Exercise:
Copy out each of the lines below word for word, leaving out the pictures.
————————
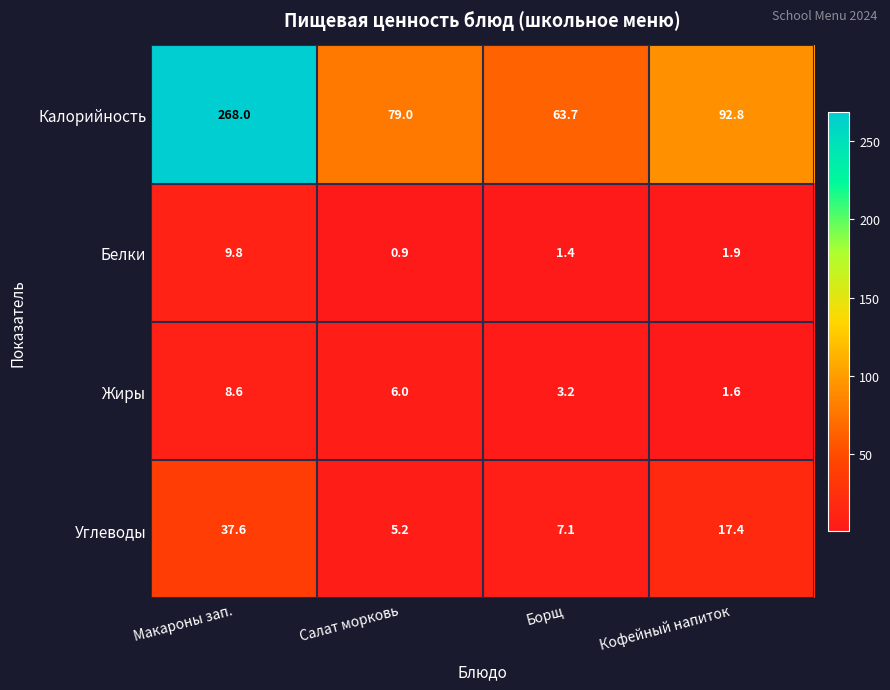

At which category is the sum across all series the highest?

Макароны зап.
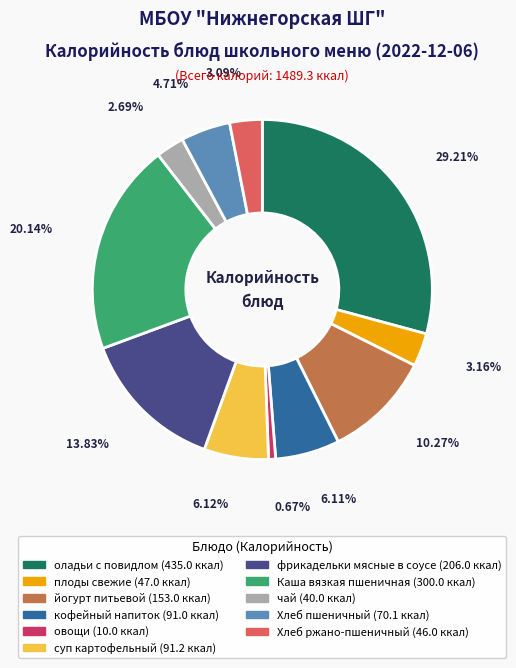

How many segments does this pie chart have?

11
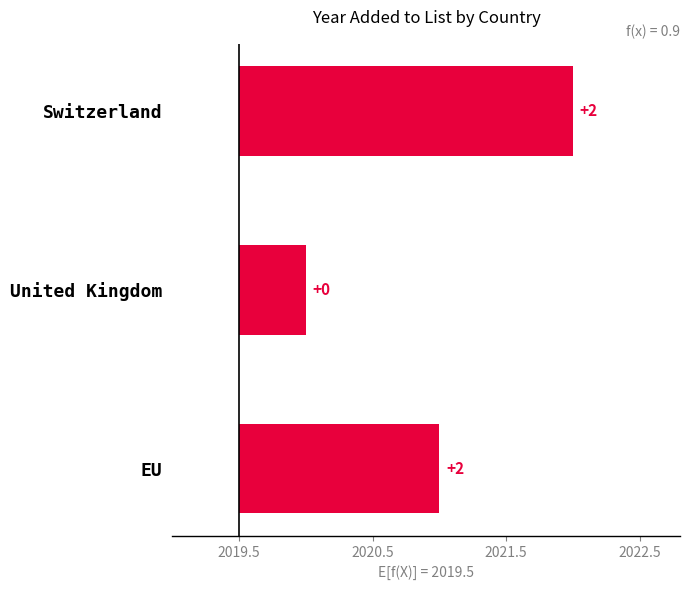

Count the values in the range 0 to 2.

2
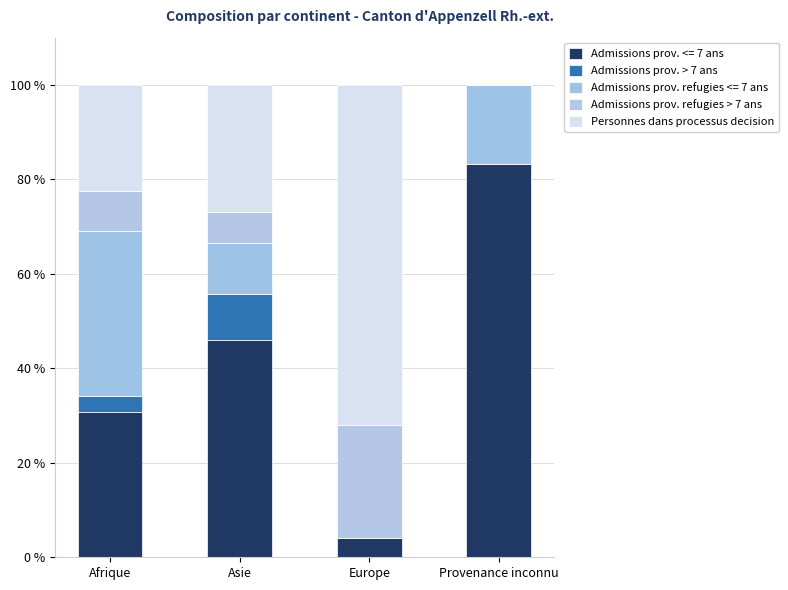

What is the label of the 1st bar from the left?

Afrique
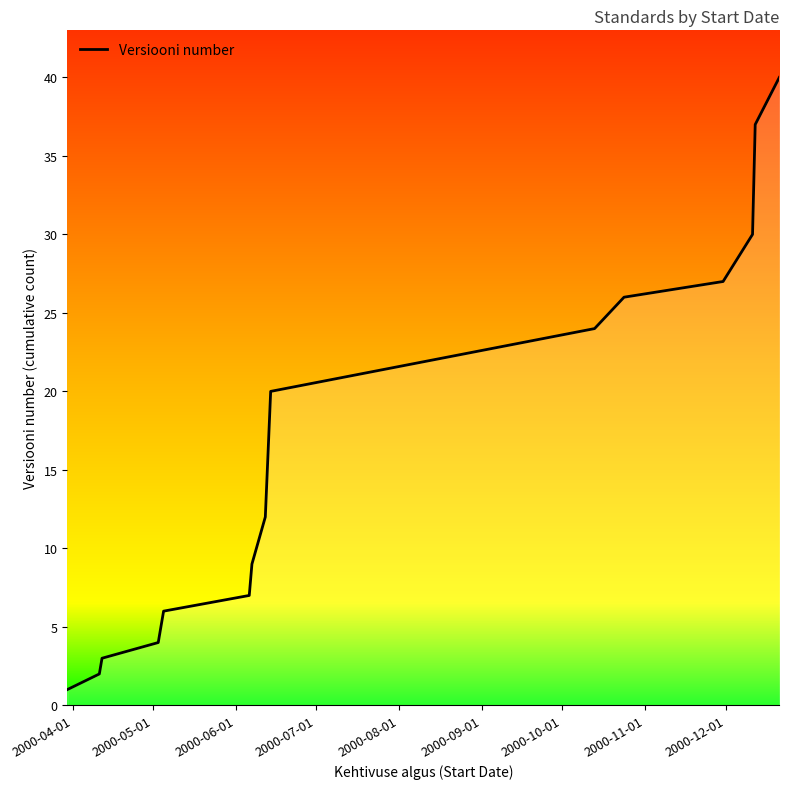

What is the difference between the maximum and minimum values?

39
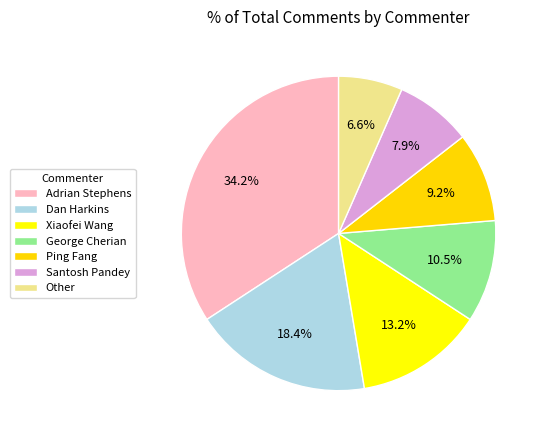

To the nearest percent, what is the difference between the largest and smallest slice percentages?

28%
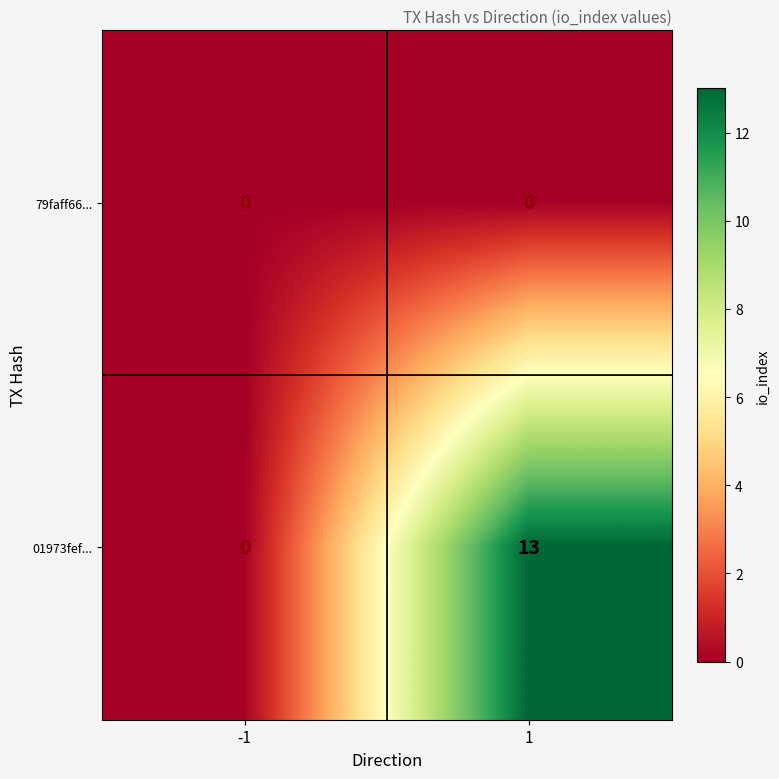

How many distinct data groups are displayed?

2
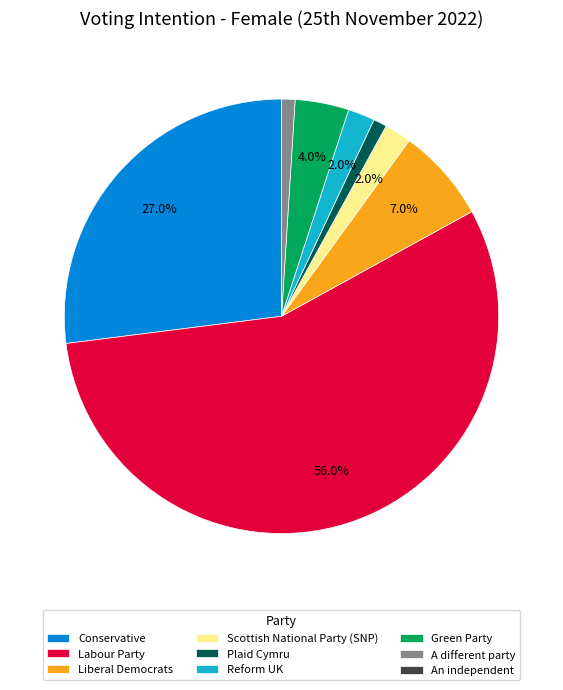

What is the majority slice?

Labour Party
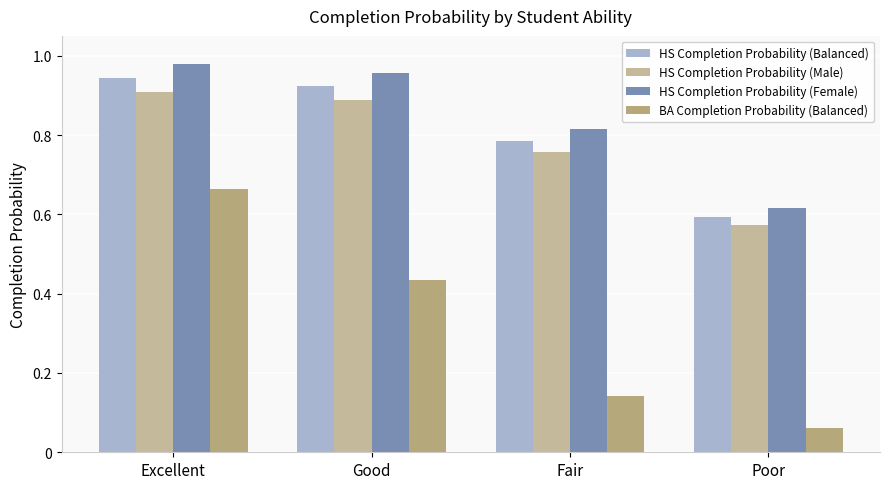

What is the label of the 3rd bar from the left?

Fair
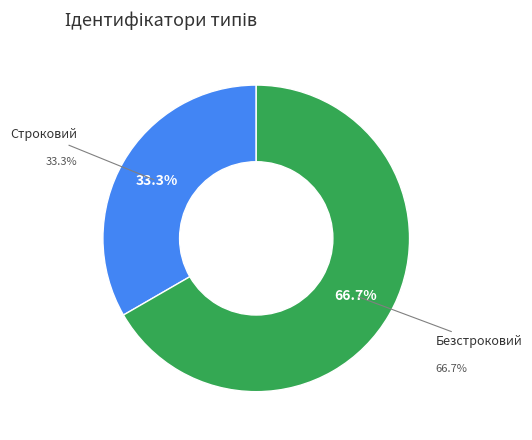

How many slices are in this pie chart?

2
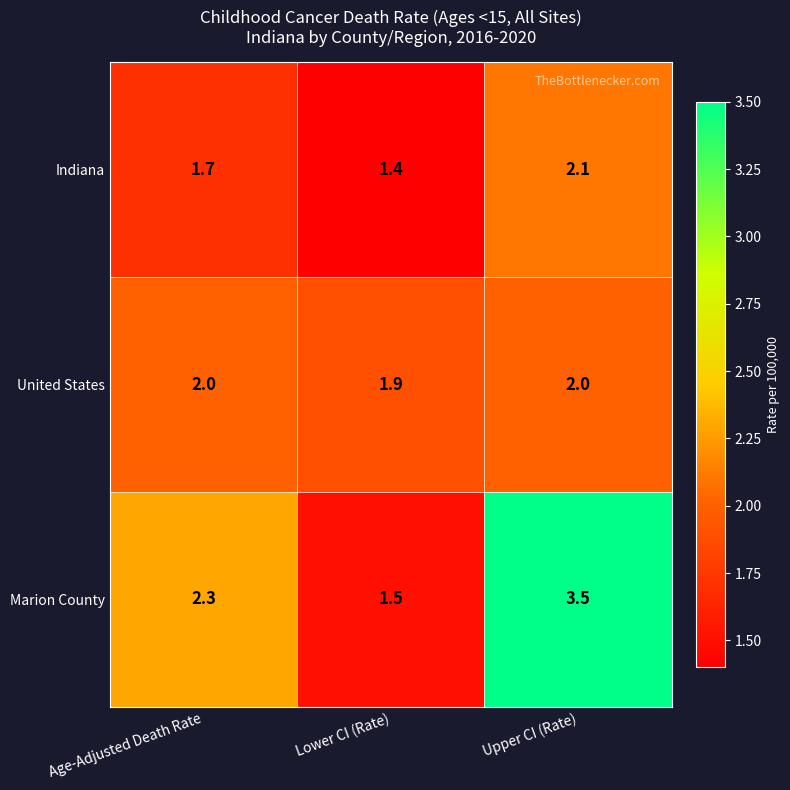

At how many categories does at least one series exceed 2?

2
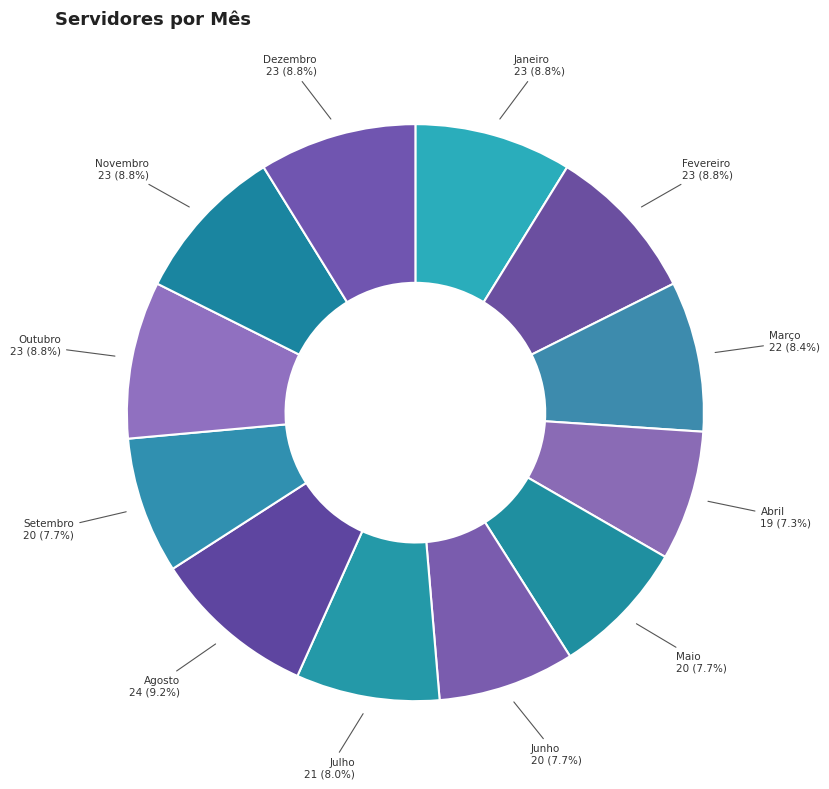

Between Setembro and Novembro, which is larger?

Novembro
————————
Finished exercise:
At which category is the sum across all series the highest?

Макароны зап.

How many segments does this pie chart have?

11

Count the values in the range 0 to 2.

2

What is the label of the 1st bar from the left?

Afrique

What is the difference between the maximum and minimum values?

39

To the nearest percent, what is the difference between the largest and smallest slice percentages?

28%

How many distinct data groups are displayed?

2

What is the majority slice?

Labour Party

What is the label of the 3rd bar from the left?

Fair

How many slices are in this pie chart?

2

At how many categories does at least one series exceed 2?

2

Between Setembro and Novembro, which is larger?

Novembro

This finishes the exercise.